The sea route to India via Iran and Pakistan or through Mozambique are the favoured destinations of the drug cartel,” added a senior intelligence officer. Most of the heroin that is transported to Iran comes from Helmand, Herat and Farah province in Afghanistan, and were specifically destined for Zabol in Iran from where heroin is then transported to Iranian ports.

Although the drugs are being seized all over, but the cartels continue to operate with impunity. Could there be any truth to the suspicion that they enjoy political protection and patronage?


DRI officials had seized 191.6 kilograms of heroin worth Rs 1,000 crore from a container at Nhava Sheva, a seaport in Navi Mumbai, in August 2020 and had arrested the owner of the importing company that was facilitating the smuggling from Afghanistan to India under the pretext of the consignment being ‘Mulethi’.

In July 2019, the Special Cell of Delhi police had similarly seized 130 kilograms of heroin at Nhava Sheva. The consignment was linked to drug cartels in Afghanistan.
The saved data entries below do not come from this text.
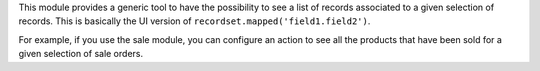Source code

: This module provides a generic tool to have the possibility to see a list of
records associated to a given selection of records. This is basically the UI version of ``recordset.mapped('field1.field2')``.

For example, if you use the sale module, you can configure an action to see
all the products that have been sold for a given selection of sale orders.
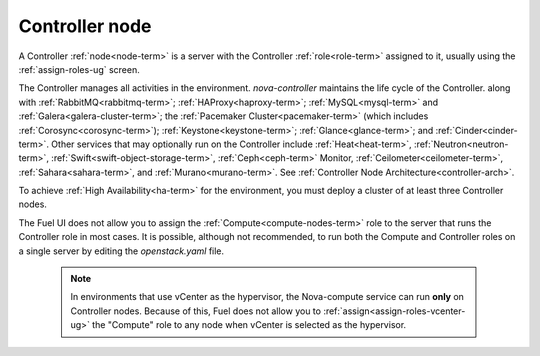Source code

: 
.. _controller-node-term:

Controller node
---------------

A Controller :ref:`node<node-term>` is a server
with the Controller :ref:`role<role-term>` assigned to it,
usually using the :ref:`assign-roles-ug` screen.

The Controller manages all activities in the environment.
`nova-controller` maintains the life cycle of the Controller.
along with :ref:`RabbitMQ<rabbitmq-term>`; :ref:`HAProxy<haproxy-term>`;
:ref:`MySQL<mysql-term>` and :ref:`Galera<galera-cluster-term>`;
the :ref:`Pacemaker Cluster<pacemaker-term>`
(which includes :ref:`Corosync<corosync-term>`);
:ref:`Keystone<keystone-term>`; :ref:`Glance<glance-term>`;
and :ref:`Cinder<cinder-term>`.
Other services that may optionally run on the Controller include
:ref:`Heat<heat-term>`, :ref:`Neutron<neutron-term>`,
:ref:`Swift<swift-object-storage-term>`, :ref:`Ceph<ceph-term>` Monitor,
:ref:`Ceilometer<ceilometer-term>`,
:ref:`Sahara<sahara-term>`, and :ref:`Murano<murano-term>`.
See :ref:`Controller Node Architecture<controller-arch>`.

To achieve :ref:`High Availability<ha-term>` for the environment,
you must deploy a cluster of at least three Controller nodes.

The Fuel UI does not allow you to assign the
:ref:`Compute<compute-nodes-term>` role
to the server that runs the Controller role
in most cases.
It is possible, although not recommended,
to run both the Compute and Controller roles
on a single server by editing the *openstack.yaml* file.

    .. note:: In environments that use vCenter as the hypervisor,
       the  Nova-compute service can run **only** on Controller nodes.
       Because of this, Fuel does not allow you
       to :ref:`assign<assign-roles-vcenter-ug>`
       the "Compute" role to any node
       when vCenter is selected as the hypervisor.


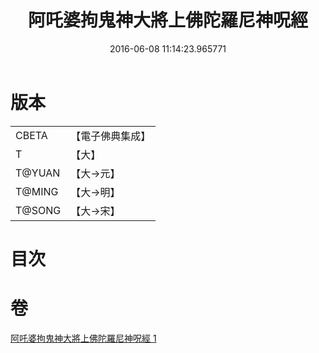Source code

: #+TITLE: 阿吒婆拘鬼神大將上佛陀羅尼神呪經 
#+DATE: 2016-06-08 11:14:23.965771

* 版本
 |     CBETA|【電子佛典集成】|
 |         T|【大】     |
 |    T@YUAN|【大→元】   |
 |    T@MING|【大→明】   |
 |    T@SONG|【大→宋】   |

* 目次

* 卷
[[file:KR6j0465_001.txt][阿吒婆拘鬼神大將上佛陀羅尼神呪經 1]]

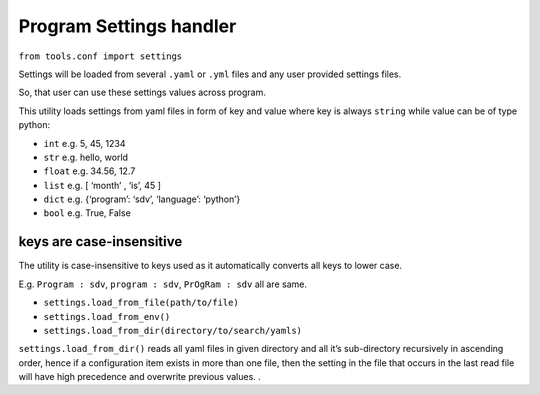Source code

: Program Settings handler
------------------------

``from tools.conf import settings``

Settings will be loaded from several ``.yaml`` or ``.yml`` files and any
user provided settings files.

So, that user can use these settings values across program.

This utility loads settings from yaml files in form of key and value
where key is always ``string`` while value can be of type python:

-  ``int`` e.g. 5, 45, 1234
-  ``str`` e.g. hello, world
-  ``float`` e.g. 34.56, 12.7
-  ``list`` e.g. [ ‘month’ , ‘is’, 45 ]
-  ``dict`` e.g. {‘program’: ‘sdv’, ‘language’: ‘python’}
-  ``bool`` e.g. True, False

keys are case-insensitive
^^^^^^^^^^^^^^^^^^^^^^^^^

The utility is case-insensitive to keys used as it automatically
converts all keys to lower case.

E.g. ``Program : sdv``, ``program : sdv``, ``PrOgRam : sdv`` all are
same.

-  ``settings.load_from_file(path/to/file)``
-  ``settings.load_from_env()``
-  ``settings.load_from_dir(directory/to/search/yamls)``

``settings.load_from_dir()`` reads all yaml files in given directory and
all it’s sub-directory recursively in ascending order, hence if a
configuration item exists in more than one file, then the setting in the
file that occurs in the last read file will have high precedence and
overwrite previous values. .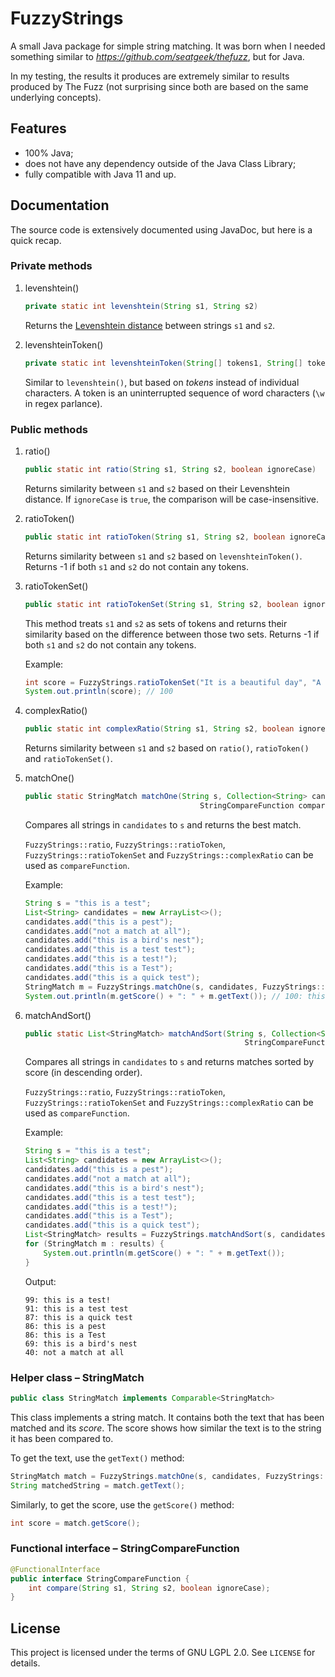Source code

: * FuzzyStrings

A small Java package for simple string matching. It was born when I needed something similar to [[The Fuzz][https://github.com/seatgeek/thefuzz]], but for Java.

In my testing, the results it produces are extremely similar to results produced by The Fuzz (not surprising since both are based on the same underlying concepts).

** Features

- 100% Java;
- does not have any dependency outside of the Java Class Library;
- fully compatible with Java 11 and up.

** Documentation

The source code is extensively documented using JavaDoc, but here is a quick recap.

*** Private methods

**** levenshtein()

#+begin_src java
private static int levenshtein(String s1, String s2)
#+end_src

Returns the [[https://en.wikipedia.org/wiki/Levenshtein_distance][Levenshtein distance]] between strings =s1= and =s2=.

**** levenshteinToken()

#+begin_src java
private static int levenshteinToken(String[] tokens1, String[] tokens2)
#+end_src

Similar to =levenshtein()=, but based on /tokens/ instead of individual characters. A token is an uninterrupted sequence of word characters (=\w= in regex parlance).

*** Public methods

**** ratio()

#+begin_src java
public static int ratio(String s1, String s2, boolean ignoreCase)
#+end_src

Returns similarity between =s1= and =s2= based on their Levenshtein distance. If =ignoreCase= is =true=, the comparison will be case-insensitive.

**** ratioToken()

#+begin_src java
public static int ratioToken(String s1, String s2, boolean ignoreCase)
#+end_src

Returns similarity between =s1= and =s2= based on =levenshteinToken()=. Returns -1 if both =s1= and =s2= do not contain any tokens.

**** ratioTokenSet()

#+begin_src java
public static int ratioTokenSet(String s1, String s2, boolean ignoreCase)
#+end_src

This method treats =s1= and =s2= as sets of tokens and returns their similarity based on the difference between those two sets. Returns -1 if both =s1= and =s2= do not contain any tokens.

Example:

#+begin_src java
int score = FuzzyStrings.ratioTokenSet("It is a beautiful day", "A beautiful day it is", true);
System.out.println(score); // 100
#+end_src

**** complexRatio()

#+begin_src java
public static int complexRatio(String s1, String s2, boolean ignoreCase)
#+end_src

Returns similarity between =s1= and =s2= based on =ratio()=, =ratioToken()= and =ratioTokenSet()=.

**** matchOne()

#+begin_src java
public static StringMatch matchOne(String s, Collection<String> candidates,
                                       StringCompareFunction compareFunction, boolean ignoreCase)
#+end_src

Compares all strings in =candidates= to =s= and returns the best match.

=FuzzyStrings::ratio=, =FuzzyStrings::ratioToken=, =FuzzyStrings::ratioTokenSet= and =FuzzyStrings::complexRatio= can be used as =compareFunction=.

Example:

#+begin_src java
String s = "this is a test";
List<String> candidates = new ArrayList<>();
candidates.add("this is a pest");
candidates.add("not a match at all");
candidates.add("this is a bird's nest");
candidates.add("this is a test test");
candidates.add("this is a test!");
candidates.add("this is a Test");
candidates.add("this is a quick test");
StringMatch m = FuzzyStrings.matchOne(s, candidates, FuzzyStrings::complexRatio, true);
System.out.println(m.getScore() + ": " + m.getText()); // 100: this is a Test
#+end_src

**** matchAndSort()

#+begin_src java
public static List<StringMatch> matchAndSort(String s, Collection<String> candidates,
                                                 StringCompareFunction compareFunction, boolean ignoreCase) 
#+end_src

Compares all strings in =candidates= to =s= and returns matches sorted by score (in descending order).

=FuzzyStrings::ratio=, =FuzzyStrings::ratioToken=, =FuzzyStrings::ratioTokenSet= and =FuzzyStrings::complexRatio= can be used as =compareFunction=.

Example:

#+begin_src java
String s = "this is a test";
List<String> candidates = new ArrayList<>();
candidates.add("this is a pest");
candidates.add("not a match at all");
candidates.add("this is a bird's nest");
candidates.add("this is a test test");
candidates.add("this is a test!");
candidates.add("this is a Test");
candidates.add("this is a quick test");
List<StringMatch> results = FuzzyStrings.matchAndSort(s, candidates, FuzzyStrings::complexRatio, false);
for (StringMatch m : results) {
    System.out.println(m.getScore() + ": " + m.getText());
}
#+end_src

Output:

#+begin_example
99: this is a test!
91: this is a test test
87: this is a quick test
86: this is a pest
86: this is a Test
69: this is a bird's nest
40: not a match at all
#+end_example

*** Helper class -- StringMatch

#+begin_src java
public class StringMatch implements Comparable<StringMatch>
#+end_src

This class implements a string match. It contains both the text that has been matched and its /score/. The score shows how similar the text is to the string it has been compared to.

To get the text, use the =getText()= method:

#+begin_src java
StringMatch match = FuzzyStrings.matchOne(s, candidates, FuzzyStrings::complexRatio, false);
String matchedString = match.getText();
#+end_src

Similarly, to get the score, use the =getScore()= method:

#+begin_src java
int score = match.getScore();
#+end_src

*** Functional interface -- StringCompareFunction

#+begin_src java
@FunctionalInterface
public interface StringCompareFunction {
    int compare(String s1, String s2, boolean ignoreCase);
}
#+end_src


** License

This project is licensed under the terms of GNU LGPL 2.0. See =LICENSE= for details.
Indian Coast Guard had held a Pakistani fishing boat ‘Nuh’ with 30 kilograms of heroin worth Rs. 300 crore off the Jakhau coast in April this year. In March, the Coast Guard had apprehended a vessel SLB Ravihansi with 300 kilograms of heroin off Lakshadweep Island. The same month the Coast Guard had apprehended SLB Akarsha Duwa carrying 200 kilograms of high grade heroin and 60 kilogram hashish. Coast Guard had also apprehended a Sri Lankan boat Shenaya Duwa off Kanyakumari with 120 kilograms of narcotics worth nearly Rs. 1,000 crore and five weapons.

NCB officials recently raided a two-bedroom flat in Dombivali in Mumbai to find that marijuana was being cultivated using hydroponics. Indigenous methods of producing marijuana have become popular during the lockdown, it would seem.

“Lockdowns have made smugglers and peddlers find different and unique ways of smuggling drugs. Foreign syndicates are sending drugs via speedpost and air cargo couriers. What is shocking is that consumption of drugs like LSD and Mephedrone has drastically increased in Mumbai,” an officer claims.

A Mumbai police officer says, “The first step to procure drugs like LSD or curated bud is by getting a software that is available on the web. Once you get the software, it allows you to access the dark net and then there are various websites which allow you to buy or sell drugs anonymously. Anonymous messen-ger services are also used and payments are made through bitcoin or by using services of middlemen on some websites.”

The Hemps Commission report of 1894, which found medicinal properties in hemp, could have been the reason why lawmakers in India did not find it necessary to enact an Act to curb narcotics, till the Narcotic Drugs and Psychotropic Substances Act came in force in 1985.

It saw the formation of the Narcotics Control Bureau (NCB) in 1986, and in Mumbai the AntiNarcotics Cell (ANC) in 1989. But was it too little too late?